With only an hour of light left to use, we then went to a huge dam and fished near the Tartak Fly Fishing Lodge. A great looking place this, and with the river cleaner than it has been in some time, not to mention well-policed catch and release rules, this is a fly and lure only fishery with big potential.
My timing was fairly terrible though, as I simply never received that tell tale whack on the streamer. Heck, the lesson here is that you cannot always combine a social trip with fishing and hope the fish will cooperate for you in the few hours you find to have a try. Just because I do this for a living, it doesn’t grant me any God-given right to turn up anywhere and catch. The fish don’t give a damn and on this occasion my name may as well have been Mr Bastard, with a permit to fish the Protein River.

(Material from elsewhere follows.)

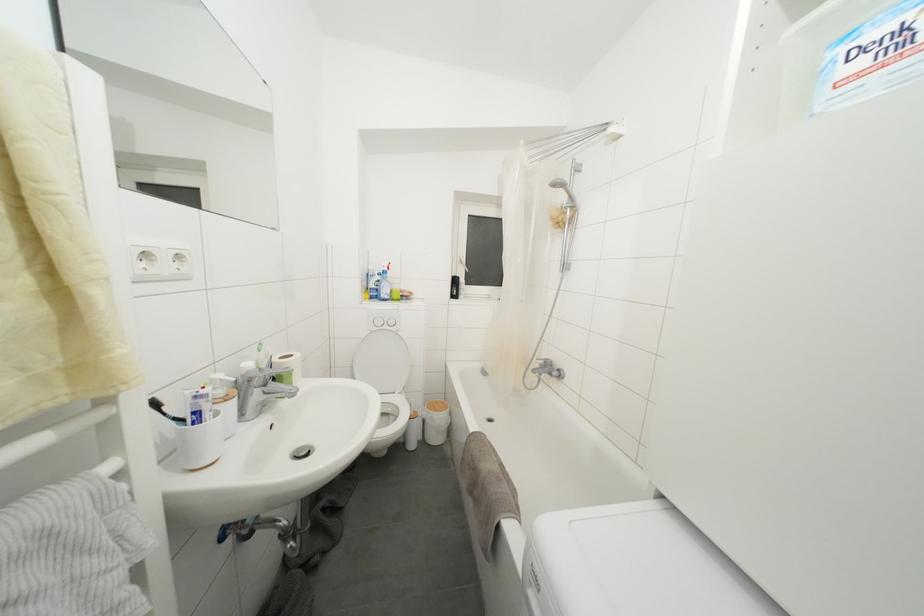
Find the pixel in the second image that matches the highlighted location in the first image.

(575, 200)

Ironically, my only fish of the trip came from the briefest of sessions fishing on a flowing urban canal in Wroclaw. Last time I visited, this channel was totally dry and undergoing maintenance. It seemed bizarre to revisit and discover quite an inviting channel, with roach, chub, perch and even the odd giant catfish present! A small chub took pity on us in the end, gulping down a Goddard Caddis, and I'm not sure I've ever been so happy and relieved to catch such a modest fish.
The rest of the trip is hazy, having gained about half a stone in cured meats and vodka. The Poles are the best of hosts, but I am seriously considering becoming a vegetarian tee-totaller.